(EXERCISE DESCRIPTION) Make an exact copy of the entries below.

(INPUT FOR THIS TASK)
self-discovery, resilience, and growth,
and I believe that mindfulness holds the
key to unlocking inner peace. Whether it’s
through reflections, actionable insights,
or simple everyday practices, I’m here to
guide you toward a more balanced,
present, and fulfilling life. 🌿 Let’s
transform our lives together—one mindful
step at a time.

(ANSWER TO THIS PROBLEM)
self-discovery, resilience, and growth,
and I believe that mindfulness holds the
key to unlocking inner peace. Whether it’s
through reflections, actionable insights,
or simple everyday practices, I’m here to
guide you toward a more balanced,
present, and fulfilling life. 🌿 Let’s
transform our lives together—one mindful
step at a time.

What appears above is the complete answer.